Economia

« Je trouve ça con », Michel-Edouard Leclerc a un avis tranché sur la plainte contre Shein

À contre-courant. Michel-Edouard Leclerc, porte-parole des supermarchés Leclerc a expliqué sa position envers Shein, ce lundi 24 novembre, lors d’une interview sur RTL. Alors que le géant asiatique de l’e-commerce est visé par plusieurs procédures judiciaires en France, le patron des magasins Leclerc estime qu’il faut au contraire communiquer et négocier avec Shein.

Il explique notamment être en désaccord avec la plainte déposée la semaine dernière par douze organisations françaises du commerce, allant de la grande distribution à l’habillement en passant par le jouet, pour « concurrence déloyale » envers la marque, qui vend des produits à très bas prix, moyennant des conditions de production très critiquées.

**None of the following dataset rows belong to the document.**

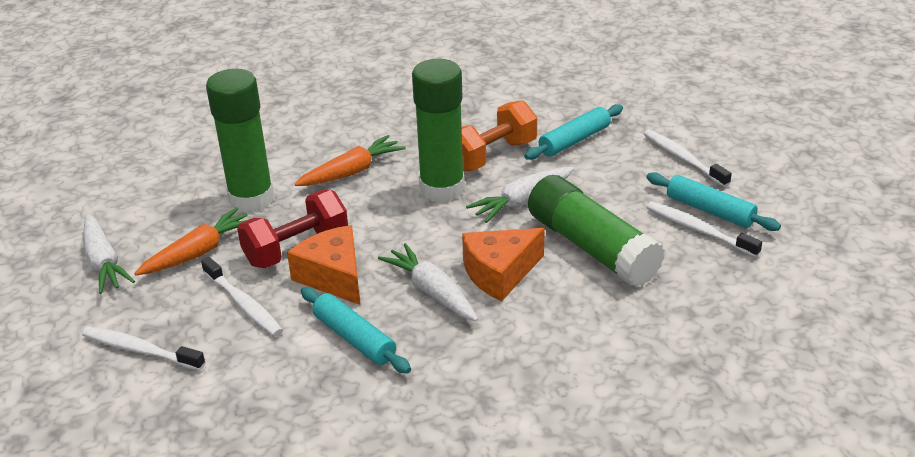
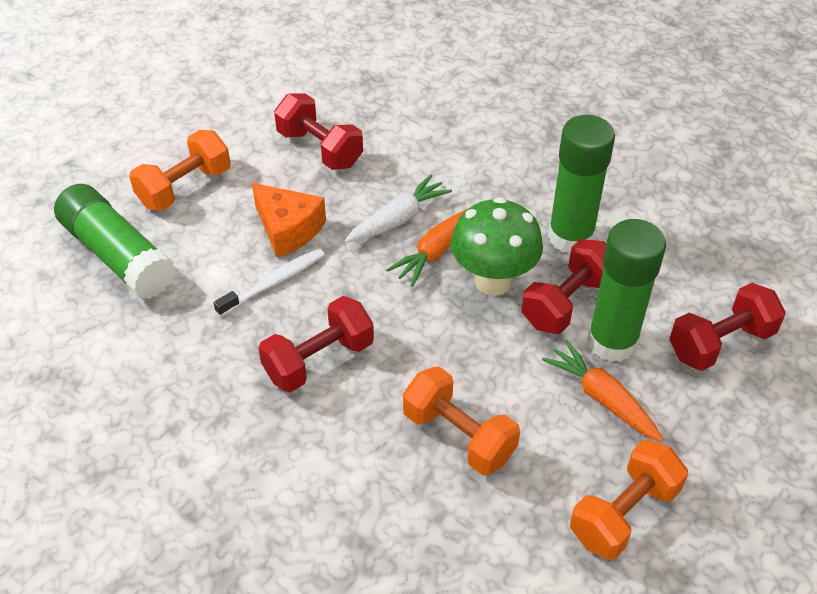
green mushroom: 0 -> 1
orange cheese: 2 -> 1
orange dumbbell: 1 -> 3
red dumbbell: 1 -> 4
turquoise rolling pin: 3 -> 0
white carrot: 3 -> 1
white toothbrush: 4 -> 1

« À titre personnel, je trouve ça con [d’attaquer Shein, ndlr.] au moment où Carrefour est en Chine, Galerie La Fayette est en Chine. Tous les commerçants des grandes marques de Bernard Arnault, de (François-Henri) Pinault sont en Chine. Les galeries d’art sont en Chine », a-t-il déclaré sur RTL.

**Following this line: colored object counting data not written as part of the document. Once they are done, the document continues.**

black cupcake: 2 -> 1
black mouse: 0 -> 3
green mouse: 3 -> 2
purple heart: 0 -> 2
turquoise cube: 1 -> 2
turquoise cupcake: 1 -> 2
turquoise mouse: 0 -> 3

Le grand patron a également du mal à adhérer à ce qu’il appelle « les postures » de certains parlementaires au lendemain d’un texte de 80 députés, publié dans la Tribune Dimanche, réclamant « l’interdiction de Shein sur le territoire français » pour « protéger les travailleurs, la santé publique et la planète ». « Le visage le plus brutal de la fast fashion (…) s’offre une respectabilité de façade », dénoncent notamment ces députés, alors que la marque a ouvert sa première boutique physique, au BHV de Paris, au début du mois.

Mais pour Michel-Edouard Leclerc, « vouloir interdire quelque chose qui existe depuis quatre ans déjà, contre lequel on n’a rien fait, pour lequel on n’a rien vu, et tout d’un coup tout le monde se met pour passer à la télé dans le groupe qui va porter plainte » n’a pas de sens, a-t-il critiqué.

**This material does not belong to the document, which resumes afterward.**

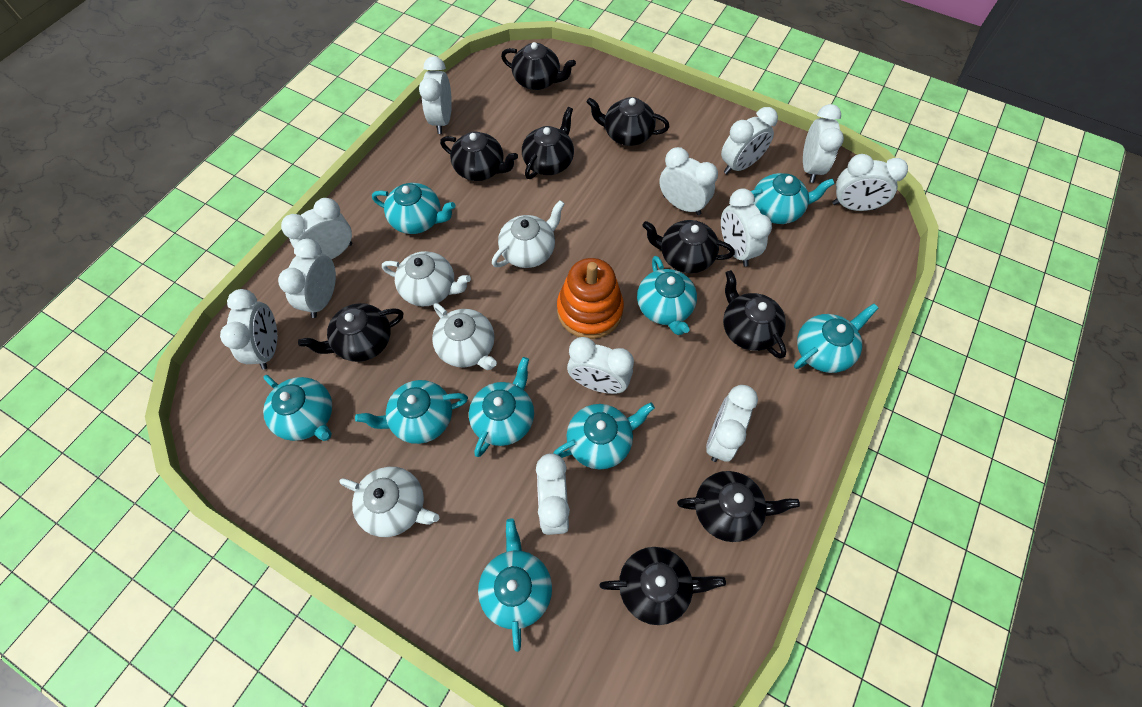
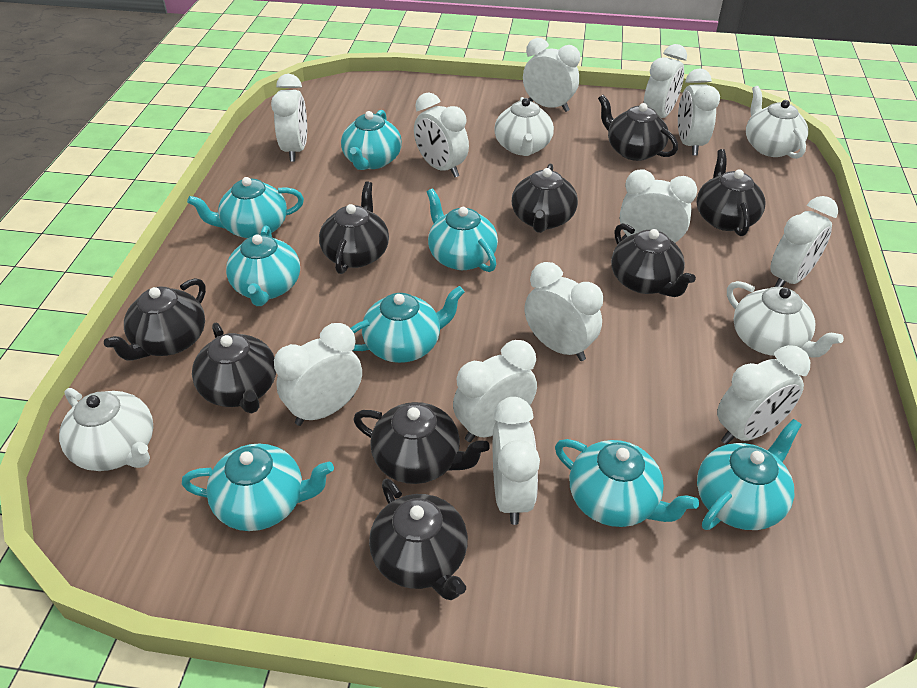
orange stacking toy: 1 -> 0
turquoise teapot: 9 -> 8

Le patron met par ailleurs en garde contre des déclarations qui lui semblent « racistes ». « Certains propos, dans l’hystérie actuelle, sont de types racistes. Quand on dit “les chinois vendent de la merde”, c’est pas très correct », souligne-t-il.

Conditions de travail, bilan carbone, fast-fashion…

Shein est régulièrement critiquée pour ses pratiques controversées. Son catalogue extrêmement fourni, avec plus de 7 000 nouvelles références par jour, est accusé d’inciter à la surconsommation et à la fast‑fashion. L’enseigne transporte 99,8 % de ses volumes par avion, ce qui accentue son empreinte carbone.

Elle est également pointée du doigt pour ses relations avec des sous-traitants sous-payés et soumis à de mauvaises conditions de travail, ainsi que pour le manque de transparence sur sa chaîne d’approvisionnement, sa gouvernance et ses résultats financiers. Enfin, plusieurs de ses vêtements contiennent des produits chimiques dangereux dépassant les limites fixées par l’Union européenne.

« Ce qui nous arrive aujourd’hui dans la mutation du monde, c’est que d’autres pays prennent le “lead” dans les opérations commerciales », a relativisé Michel-Edouard Leclerc. « On peut faire des procès à des entreprises dont on ne veut pas, mais ils vont nous retaper dans leur pays et on n’exportera pas », a-t-il conclu, en assurant toutefois que ses magasins ne vendraient pas de Shein à l’avenir.

Shein a déjà écopé cette année en France de trois amendes d’un total de 191 millions d’euros pour non-respect de la législation sur les cookies, fausses promotions, informations trompeuses et non-déclaration de microfibres plastiques.

La plateforme est sous le coup d’autres procédures judiciaires initiées par le gouvernement, depuis la révélation de la vente de poupées sexuelles ressemblant à des fillettes, puis d’armes de catégorie A. L’audience en référé sur sa suspension en France se tiendra ce mercredi au tribunal judiciaire de Paris.